Alors que les élections approchent et que M. Berlusconi dégringole dans les sondages, la Ligue voudra se démarquer de la faillite de l’encombrant allié et n’a aucun intérêt à soutenir des réformes aussi draconiennes et impopulaires. Dans une République parlementaire comme l’Italie, où l’essentiel du pouvoir réside chez des députés (dont une majorité d’avocats et notaires a déjà fait connaître son opposition à la libéralisation des ordres professionnels), naturellement soucieux de leur réélection, une situation de blocage de toute réforme est probable.


Si l’euro se retrouve au bord du gouffre, la faute n’en revient certainement pas qu’au seul Silvio Berlusconi. Les marchés attaquent l’euro car ils savent que la réponse européenne est structurellement lente, toute négociation se faisant à 27. Ils savent aussi que la mise en place d’un système de fédéralisme budgétaire, logique conséquence des décisions prises depuis 2009, prendra du temps et que le soutien des opinions publiques n’est pas acquis. L’Italie est dans l’œil du cyclone, pas à son origine.

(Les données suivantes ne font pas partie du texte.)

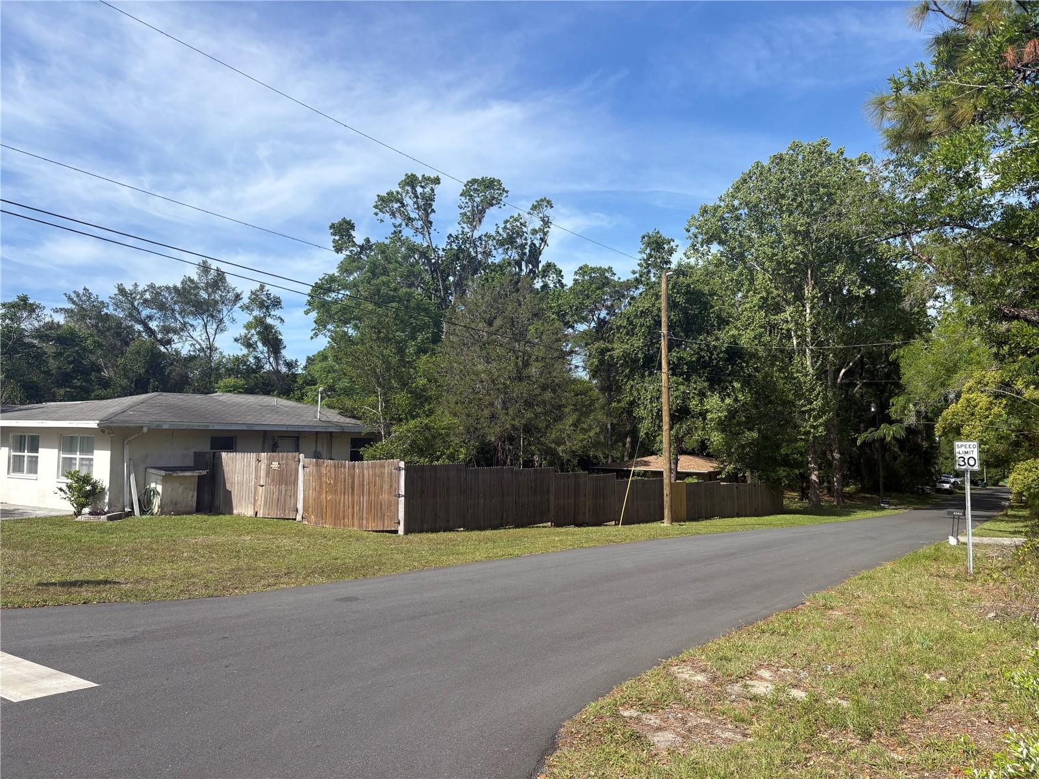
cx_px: 520
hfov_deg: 67.3
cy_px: 390
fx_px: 780
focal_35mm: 26
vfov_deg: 53.1
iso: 50
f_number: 1.6
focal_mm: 5.96
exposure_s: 1/3448
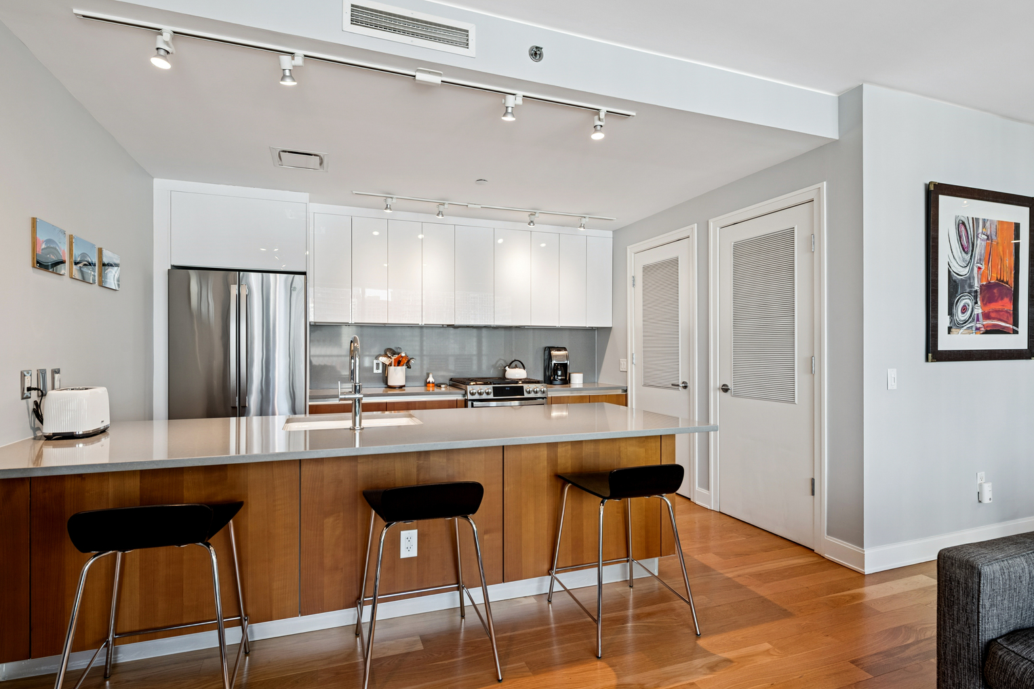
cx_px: 492
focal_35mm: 17
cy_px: 332
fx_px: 488
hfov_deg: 93.2
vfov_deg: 70.4
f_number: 8
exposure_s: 1/25
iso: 250
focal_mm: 16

Depuis longtemps déjà, Mme Merkel et M. Sarkozy ont marginalisé l’Italie dans la prise de décision européenne. Les atermoiements de la chancelière allemande, liés à des considérations de politique intérieure, au sujet de la Grèce, ont sans nul doute joué un rôle majeur Mais aujourd’hui, si l’Italie et l’euro veulent sortir de cette impasse, un changement et rajeunissement radical des élites dirigeantes italiennes semblent une partie importante de la solution pour rassurer les marchés et mettre en place un gouvernement crédible dans son action réformatrice ne suscitant plus l’hilarité lors d’une conférence de presse.